Histology of tumors and immunohistochemistry. Tumor specimens dissected from 10% formalin-fixed intestinal tissues were embedded in paraffin and then sectioned to 4-µm slices. Paraffin sections were stained with H&E for histologic examination. For immunohistochemistry, paraffin sections were deparaffinized, rehydrated, and subjected to high temperature antigen retrieval in 10 mmol/L citrate buffer (pH 6.0). Sections were blocked in 1.5% normal goat serum and then incubated with either rabbit anti-Apc COOH-terminal polyclonal antibody (Santa Cruz Biotechnology, Santa Cruz, CA) or rabbit anti-ß-catenin COOH-terminal polyclonal antibody (Neomarkers, Fremont, CA). The detection of the primary antibodies was achieved using biotin-avidin-horseradish peroxidasecomplexed anti-rabbit antibodies (Immunoperoxidase Secondary Detection kit, Chemicon, Temecula, CA).
Apc loss of heterozygosity analysis. DNA was extracted from tumors of 6-week-old mice as described previously (28). The loss of Apc+ was analyzed by fluorescence-based real-time PCR. PCRs specific for Apc+ and the Min Apc allele (ApcMin) were designed. In each DNA sample, the fraction of cells, in which loss of heterozygosity (LOH) occurs, was evaluated by dividing the initial template quantity derived from the Apc+ allelic amplification to that derived from ApcMin. Apc universal reactions located downstream from the LOH reaction were set to amplify both ApcMin and Apc+ alleles.

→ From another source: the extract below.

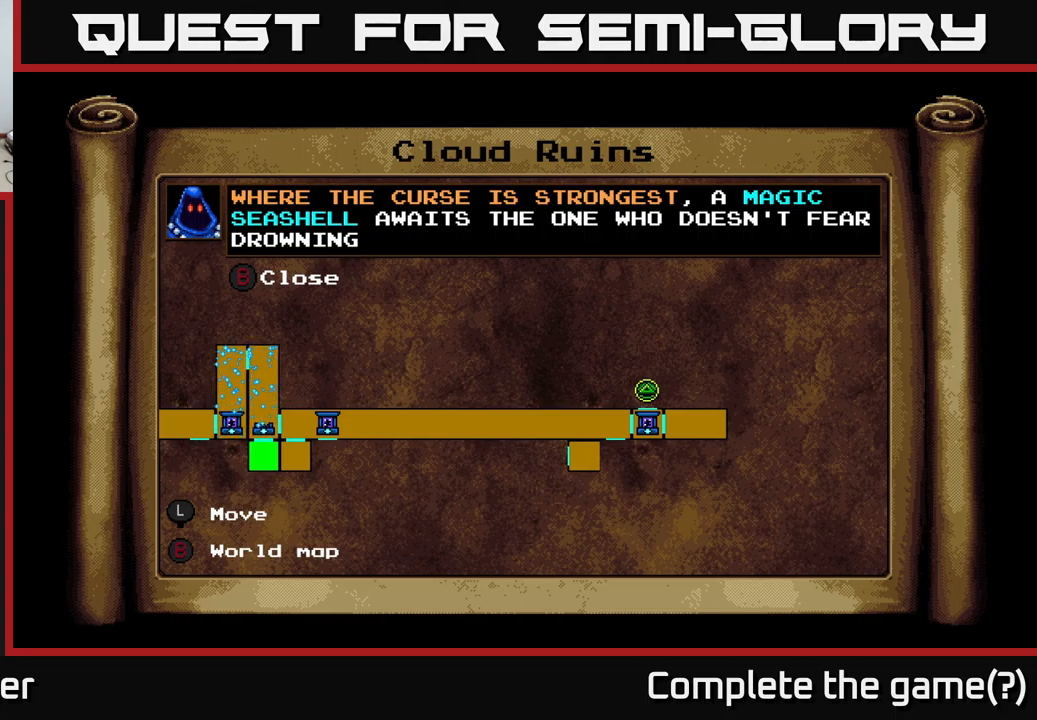
{"buttons": ["DPAD_LEFT"], "left_stick": "center", "right_stick": "center", "events": []}
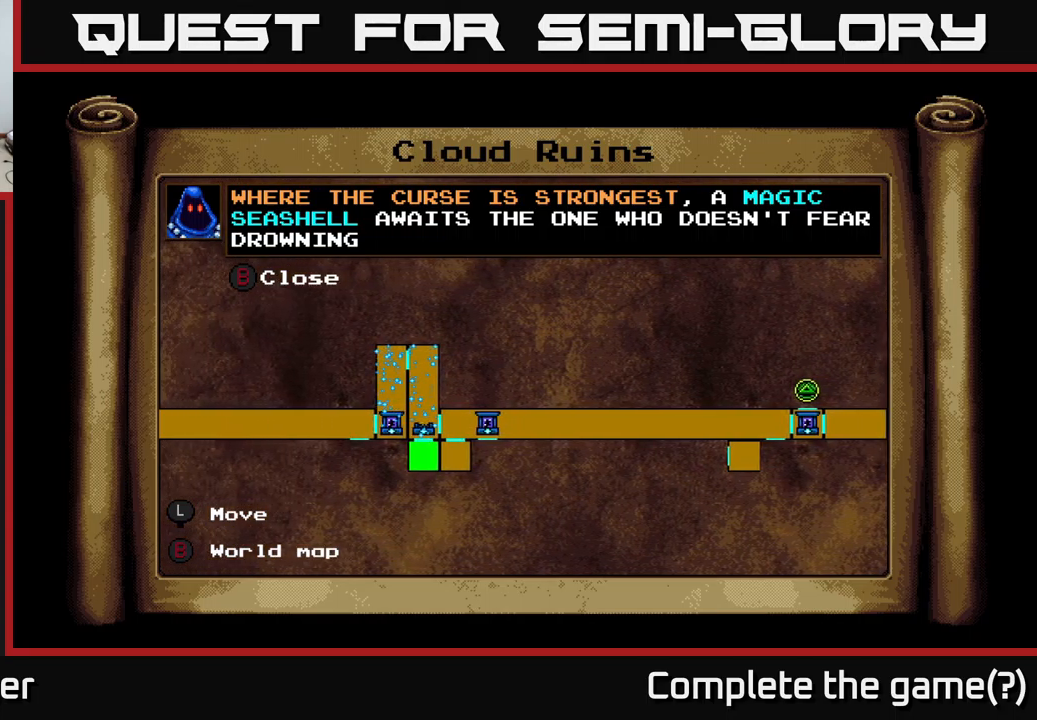
{"buttons": ["DPAD_LEFT"], "left_stick": "center", "right_stick": "center", "events": [[283, "DPAD_DOWN", "down"], [433, "DPAD_DOWN", "up"]]}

Apc universal reactions were quantified by real-time PCR and normalized to proliferating cell nuclear antigen (Pcna) or Mlh1 control reactions. A detailed description of the Apc LOH assay and the Apc universal assay in addition to primer sequences are provided in Supplementary Data.
RNA extraction and microarray analysis. Total RNA was isolated from the colonic mucosa of 129/Sv 6-week-old wild-type (WT) mice via the RNeasy Protect Mini kit as described by the manufacturer (Qiagen, Valencia, CA). Total RNA was processed for microarray hybridization using Affymetrix protocols (http://www.affymetrix.com/support/technical/manual/expression_manual.affx). Mouse Genome GeneChip 430 2.0 arrays used in the analysis were purchased from Affymetrix (Santa Clara, CA) and analyzed at the Children's Hospital of Los Angeles biotechnology core facility (Los Angeles, CA). A detailed description of the experimental procedures is provided in Supplementary Data.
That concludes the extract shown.